**Required work:** Below are records to repeat exactly; copy them without the pictures.

Top of Task input

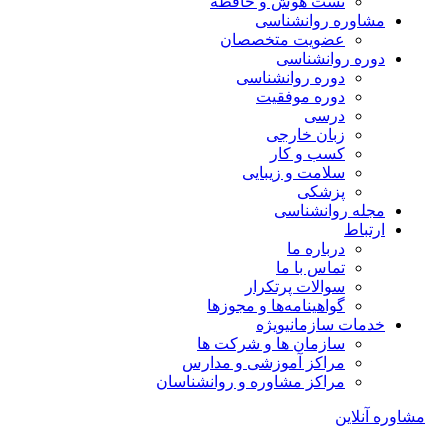
تست هوش و حافظه
مشاوره روانشناسی
عضویت متخصصان
دوره روانشناسی
دوره روانشناسی
دوره موفقیت
درسی
زبان خارجی
کسب و کار
سلامت و زیبایی
پزشکی
مجله روانشناسی
ارتباط
درباره ما
تماس با ما
سوالات پرتکرار
گواهینامه‌ها و مجوزها
خدمات سازمانی
ویژه
سازمان ها و شرکت ها
مراکز آموزشی و مدارس
مراکز مشاوره و روانشناسان
مشاوره آنلاین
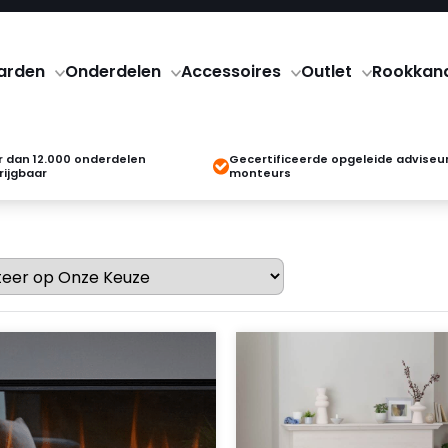
arden
Onderdelen
Accessoires
Outlet
Rookkan
 dan 12.000 onderdelen
Gecertificeerde opgeleide adviseu
rijgbaar
monteurs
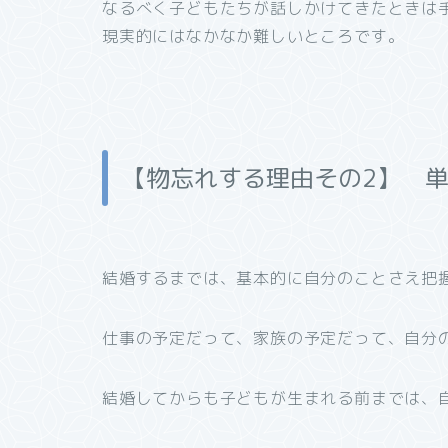
なるべく子どもたちが話しかけてきたときは
現実的にはなかなか難しいところです。
【物忘れする理由その2】 
結婚するまでは、基本的に自分のことさえ把
仕事の予定だって、家族の予定だって、自分
結婚してからも子どもが生まれる前までは、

Bottom of Task input

**Answer space:**
تست هوش و حافظه
مشاوره روانشناسی
عضویت متخصصان
دوره روانشناسی
دوره روانشناسی
دوره موفقیت
درسی
زبان خارجی
کسب و کار
سلامت و زیبایی
پزشکی
مجله روانشناسی
ارتباط
درباره ما
تماس با ما
سوالات پرتکرار
گواهینامه‌ها و مجوزها
خدمات سازمانی
ویژه
سازمان ها و شرکت ها
مراکز آموزشی و مدارس
مراکز مشاوره و روانشناسان
مشاوره آنلاین
arden
Onderdelen
Accessoires
Outlet
Rookkan
 dan 12.000 onderdelen
Gecertificeerde opgeleide adviseu
rijgbaar
monteurs
なるべく子どもたちが話しかけてきたときは
現実的にはなかなか難しいところです。
【物忘れする理由その2】 
結婚するまでは、基本的に自分のことさえ把
仕事の予定だって、家族の予定だって、自分
結婚してからも子どもが生まれる前までは、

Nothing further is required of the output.